#### [GIVEN DATA]
....
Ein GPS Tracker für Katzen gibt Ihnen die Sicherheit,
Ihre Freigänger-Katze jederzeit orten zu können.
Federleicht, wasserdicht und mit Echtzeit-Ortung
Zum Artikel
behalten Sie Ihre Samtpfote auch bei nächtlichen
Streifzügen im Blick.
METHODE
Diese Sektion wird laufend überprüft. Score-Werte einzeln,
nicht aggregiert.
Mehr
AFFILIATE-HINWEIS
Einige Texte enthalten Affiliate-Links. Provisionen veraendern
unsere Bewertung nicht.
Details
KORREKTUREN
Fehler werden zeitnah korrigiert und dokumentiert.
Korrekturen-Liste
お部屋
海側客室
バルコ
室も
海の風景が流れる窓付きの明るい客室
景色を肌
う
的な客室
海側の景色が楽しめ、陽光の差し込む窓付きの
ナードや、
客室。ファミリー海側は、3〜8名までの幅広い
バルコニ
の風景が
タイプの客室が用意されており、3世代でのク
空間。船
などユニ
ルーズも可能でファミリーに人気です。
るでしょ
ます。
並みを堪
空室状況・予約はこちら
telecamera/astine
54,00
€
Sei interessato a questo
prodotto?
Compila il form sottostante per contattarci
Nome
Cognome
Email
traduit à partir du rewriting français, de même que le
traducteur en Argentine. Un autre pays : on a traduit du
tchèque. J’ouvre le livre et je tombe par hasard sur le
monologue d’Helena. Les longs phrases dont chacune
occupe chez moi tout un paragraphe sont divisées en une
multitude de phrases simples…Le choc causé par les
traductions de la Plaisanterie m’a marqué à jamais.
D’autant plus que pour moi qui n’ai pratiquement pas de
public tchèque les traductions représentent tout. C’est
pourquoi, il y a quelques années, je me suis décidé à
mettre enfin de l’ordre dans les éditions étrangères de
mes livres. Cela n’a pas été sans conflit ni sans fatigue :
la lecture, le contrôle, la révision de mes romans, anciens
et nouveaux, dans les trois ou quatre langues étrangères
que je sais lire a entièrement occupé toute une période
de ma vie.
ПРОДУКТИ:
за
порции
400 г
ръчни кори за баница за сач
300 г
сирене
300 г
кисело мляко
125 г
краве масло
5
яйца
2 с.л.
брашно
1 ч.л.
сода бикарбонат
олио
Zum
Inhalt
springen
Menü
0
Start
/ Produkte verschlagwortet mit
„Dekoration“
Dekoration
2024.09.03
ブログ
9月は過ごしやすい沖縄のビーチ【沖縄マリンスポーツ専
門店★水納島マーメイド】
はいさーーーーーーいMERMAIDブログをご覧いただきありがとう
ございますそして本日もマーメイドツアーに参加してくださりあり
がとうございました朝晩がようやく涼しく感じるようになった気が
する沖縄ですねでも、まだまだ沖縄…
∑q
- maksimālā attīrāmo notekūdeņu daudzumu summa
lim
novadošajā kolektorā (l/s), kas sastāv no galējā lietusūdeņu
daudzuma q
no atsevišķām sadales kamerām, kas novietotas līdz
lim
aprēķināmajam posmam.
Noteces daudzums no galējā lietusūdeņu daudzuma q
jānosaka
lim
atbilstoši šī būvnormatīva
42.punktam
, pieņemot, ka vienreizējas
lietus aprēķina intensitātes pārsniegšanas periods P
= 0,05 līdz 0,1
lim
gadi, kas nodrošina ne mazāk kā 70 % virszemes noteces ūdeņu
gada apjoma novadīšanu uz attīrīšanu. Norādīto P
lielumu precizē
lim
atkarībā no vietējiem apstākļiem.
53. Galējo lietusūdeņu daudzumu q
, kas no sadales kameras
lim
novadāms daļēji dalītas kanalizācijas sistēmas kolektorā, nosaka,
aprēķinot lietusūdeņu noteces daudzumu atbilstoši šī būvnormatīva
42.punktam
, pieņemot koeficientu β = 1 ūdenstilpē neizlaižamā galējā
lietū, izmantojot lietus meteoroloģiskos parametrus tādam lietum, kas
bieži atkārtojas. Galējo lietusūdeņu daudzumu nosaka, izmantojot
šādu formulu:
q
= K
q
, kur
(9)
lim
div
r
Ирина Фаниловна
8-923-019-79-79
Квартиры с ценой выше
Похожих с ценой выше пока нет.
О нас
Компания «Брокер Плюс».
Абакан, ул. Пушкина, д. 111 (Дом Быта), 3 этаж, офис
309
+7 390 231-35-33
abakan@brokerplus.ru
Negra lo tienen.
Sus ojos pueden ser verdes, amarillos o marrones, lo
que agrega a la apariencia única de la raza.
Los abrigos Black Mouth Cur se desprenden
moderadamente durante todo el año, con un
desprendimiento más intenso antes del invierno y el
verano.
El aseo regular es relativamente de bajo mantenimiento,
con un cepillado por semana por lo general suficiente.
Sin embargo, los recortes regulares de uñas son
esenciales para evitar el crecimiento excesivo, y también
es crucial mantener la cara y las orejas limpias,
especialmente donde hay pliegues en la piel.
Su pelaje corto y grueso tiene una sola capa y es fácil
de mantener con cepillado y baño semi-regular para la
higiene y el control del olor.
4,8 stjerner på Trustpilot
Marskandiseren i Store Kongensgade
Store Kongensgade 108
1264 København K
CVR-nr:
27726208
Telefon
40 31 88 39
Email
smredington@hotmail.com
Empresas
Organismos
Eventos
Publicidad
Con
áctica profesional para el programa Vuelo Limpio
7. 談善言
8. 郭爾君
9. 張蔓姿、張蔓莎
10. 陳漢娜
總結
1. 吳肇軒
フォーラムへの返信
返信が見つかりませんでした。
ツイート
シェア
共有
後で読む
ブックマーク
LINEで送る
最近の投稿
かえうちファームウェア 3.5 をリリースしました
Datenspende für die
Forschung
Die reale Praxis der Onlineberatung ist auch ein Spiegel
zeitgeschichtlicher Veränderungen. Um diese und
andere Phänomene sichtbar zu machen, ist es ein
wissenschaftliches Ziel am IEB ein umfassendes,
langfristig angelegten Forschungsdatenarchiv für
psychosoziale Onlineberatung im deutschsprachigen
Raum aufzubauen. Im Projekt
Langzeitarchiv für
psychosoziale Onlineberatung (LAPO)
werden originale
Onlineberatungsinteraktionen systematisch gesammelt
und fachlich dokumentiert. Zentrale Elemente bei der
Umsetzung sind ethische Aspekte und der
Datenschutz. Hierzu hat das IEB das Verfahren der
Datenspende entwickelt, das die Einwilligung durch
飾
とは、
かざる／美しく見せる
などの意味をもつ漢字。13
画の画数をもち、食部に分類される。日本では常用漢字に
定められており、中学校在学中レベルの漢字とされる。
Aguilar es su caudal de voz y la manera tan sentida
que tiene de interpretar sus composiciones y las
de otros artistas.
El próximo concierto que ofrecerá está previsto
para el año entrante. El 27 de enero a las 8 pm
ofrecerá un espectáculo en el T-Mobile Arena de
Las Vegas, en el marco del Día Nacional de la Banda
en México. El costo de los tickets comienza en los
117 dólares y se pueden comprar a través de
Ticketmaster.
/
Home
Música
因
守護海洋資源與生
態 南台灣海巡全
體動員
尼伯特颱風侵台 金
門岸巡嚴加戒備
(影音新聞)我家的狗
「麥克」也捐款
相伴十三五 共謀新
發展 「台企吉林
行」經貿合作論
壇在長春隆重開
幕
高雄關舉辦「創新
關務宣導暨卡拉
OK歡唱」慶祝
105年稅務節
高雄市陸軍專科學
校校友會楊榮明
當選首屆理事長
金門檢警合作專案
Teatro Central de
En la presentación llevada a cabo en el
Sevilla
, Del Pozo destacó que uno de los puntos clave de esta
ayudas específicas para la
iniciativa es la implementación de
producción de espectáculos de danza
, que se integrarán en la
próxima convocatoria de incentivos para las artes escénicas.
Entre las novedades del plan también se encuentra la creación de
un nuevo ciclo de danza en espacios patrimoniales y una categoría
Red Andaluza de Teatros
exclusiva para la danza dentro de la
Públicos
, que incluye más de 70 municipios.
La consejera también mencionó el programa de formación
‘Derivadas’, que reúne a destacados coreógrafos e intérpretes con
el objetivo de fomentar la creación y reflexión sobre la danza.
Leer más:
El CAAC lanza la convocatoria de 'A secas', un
....
#### [WHAT YOU SHOULD DO]
Select every line of the records holding the string "Store".

#### [RESPONSE TO THE EXERCISE]
Marskandiseren i Store Kongensgade
Store Kongensgade 108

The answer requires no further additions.